(Part 2) Automated Vision with Convolutional Neural Networks
Or: The right filter makes the picture
During the past five years, state-of-the-art computer vision systems have started to approach human performance. This is particularly due to a central methodology called the DCNN (Deep Convolutional Neural Network).
The fundamental idea behind deep neural networks is that features are no longer created manually and then combined with a statistical learning method. Instead, the entire system is trained “end-to-end” and during this process independently learns a hierarchy of features that build on one another depending on the respective application. It’s an approach similar to the human visual cortex where increasingly complex sample recognisers are switched on one after the other along the way.
But how is it possible to learn this hierarchy of features? DCNNs comprise several layers in which so-called filters determine the similarity of the input (the following section describes what these structures look like when the network learns them). The individual filters only record a very small section of the image, but they are applied to the entire image to be able to recognise an image characteristic everywhere. You can think of the results of these operations as another series of images, one per filter per run. Large numeric values in this image mean a very high similarity with the sample. These interim results are then further processed by the following layers of the network using the same sample.
Learned and not defined
Those filters are not defined by the developer, but are learned by the network in a training process. In mathematical terms, a multi-layer network is only a series of simple functions. Each filter layer converts the output from the previous layer into a series of numbers. The last layer in the network must generate a number which corresponds to our item category “face.” We can even quantify the error in the network output for a series of images for which we already know whether they show a face. “Learning” means we just have to keep turning the filter layers so that the network error becomes smaller. It also means that we have to derive the network function, or error, using the filter parameters. As anyone who has taken Analysis 101 knows, the chain rule is the way to go to derive a nested function, but in practice, we don’t need to use pen and paper because there is the backpropagation algorithm which cleverly determines how the filters should be changed to generate a better network output. First, the network output is calculated for a small sub-quantity of the image data (a batch) and the error, or the difference to the desired output, is quantified. The derivation is then used to change the filters so that they will produce a smaller error for this subset of data. This process is repeated using a new batch until the network output hardly changes.

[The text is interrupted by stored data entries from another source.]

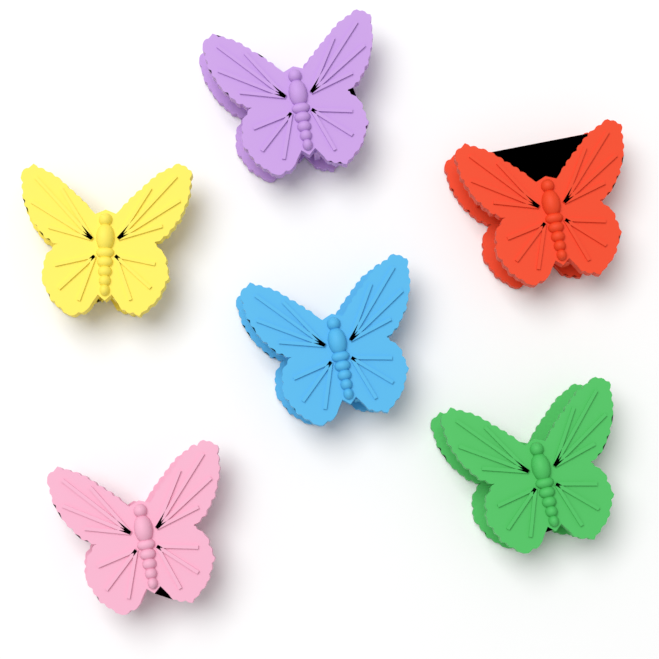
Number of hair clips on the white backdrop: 6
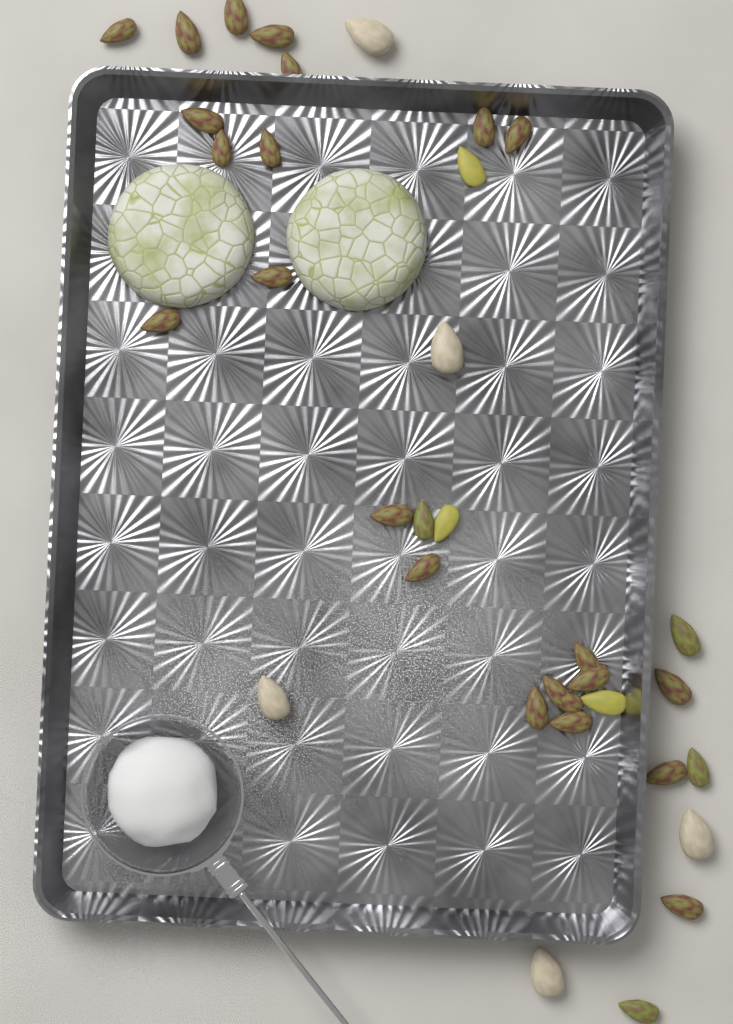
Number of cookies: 2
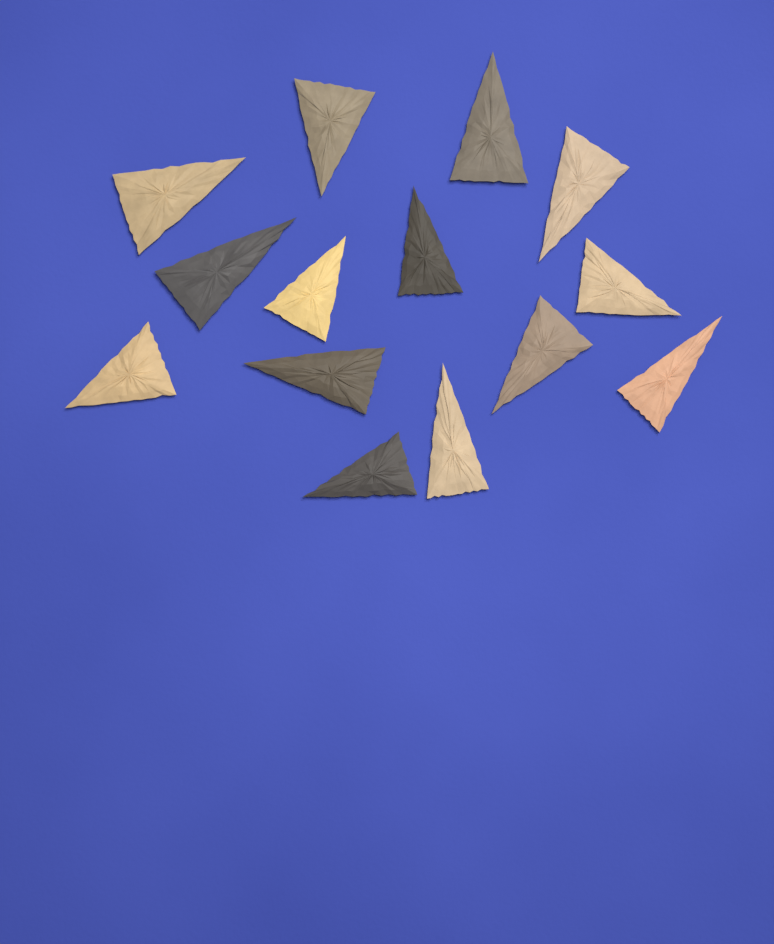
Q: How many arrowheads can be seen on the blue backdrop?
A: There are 14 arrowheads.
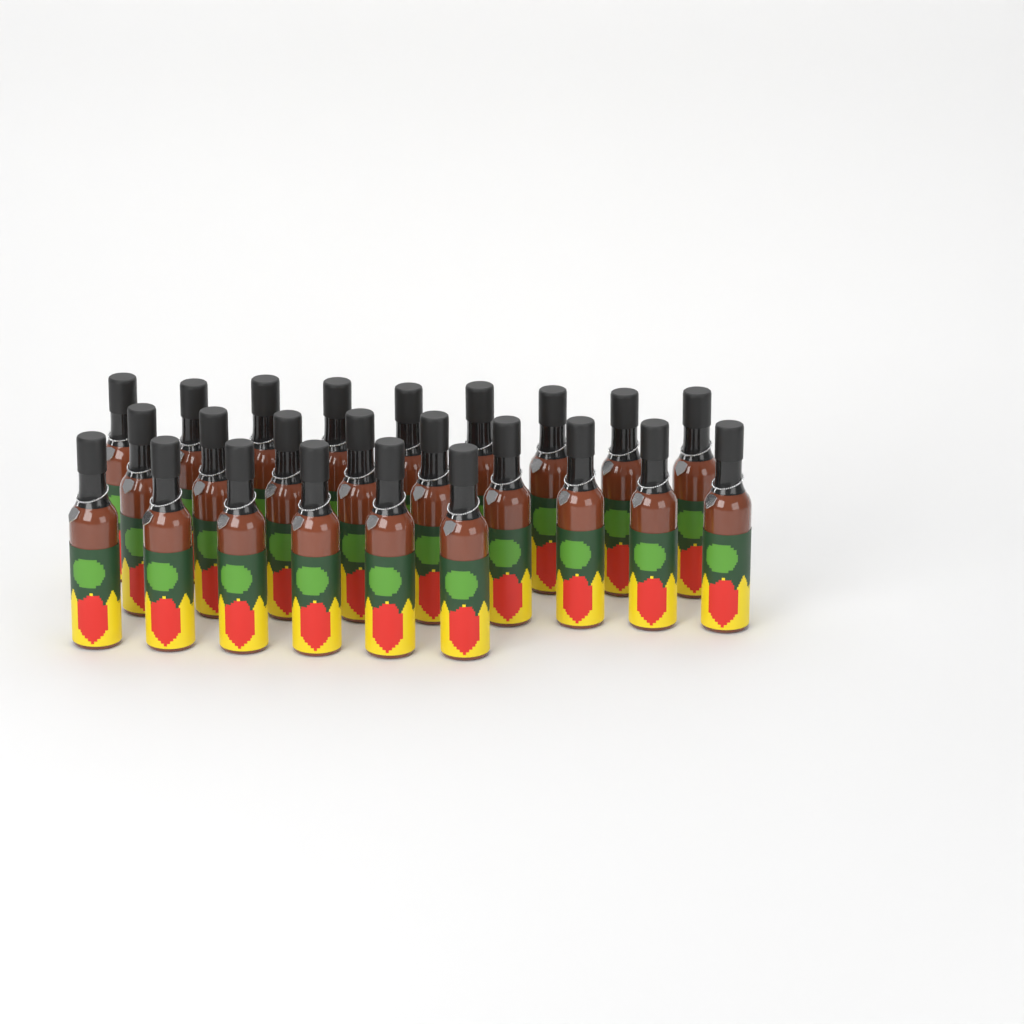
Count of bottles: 24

This optimisation process is stochastic — depending on the order in which the training data is taken, the filters change in one direction or the other. That approach has a crucial advantage to deal with the fact that networks have a hard time memorising data. This so-called overfitting is often a major problem when developing pattern recognition systems. The data used to train the system is generally only a small subset of the data that will be used in the overall system. Therefore it’s better if the system can generalise using unknown data. The traditional approach to combat overfitting is to reduce the model’s capacity so that it’s no longer able to memorise the training data. However, this also creates the problem that the system is often no longer able to model the problem sufficiently, leading to sub-par results. DCNNs suffer from this problem, too. Latest research results, though, have shown that networks can still generalise if they’ve been able to memorise the training data, thanks to stochastic optimisation and their hierarchical structure (source: here).
Revolution — with a caveat
DCNNs have revolutionised the field of computer vision. Classification problems that up to a few years ago were considered impossible to crack can now be solved by enthusiasts on their home computers. Such networks are used in self-driving cars and also in the diagnosis and treatment of cancer. In addition, they are a key component in deep reinforcement learning and with machine learning systems have been able to beat, for the first time, the world’s best players of the Chinese board game GO; they’re also able to learn to play computer games such as space invaders using just the screen output. DCNNs are not only used to process image data but are also essential components in state-of-the-art translation or speech synthesis systems.
Despite all the successes, though, training a DCNN still requires huge amounts of data. Networks are excellent tools to map the world’s structure, but DCNNs alone can’t make robots intelligent. They can reduce the variability of information to a relevant subset, and thus make robust decisions. However, a DCNN’s output depends on its training, and this process has to be ongoing. No human would fall for a bluffing poker player’s wink a second time.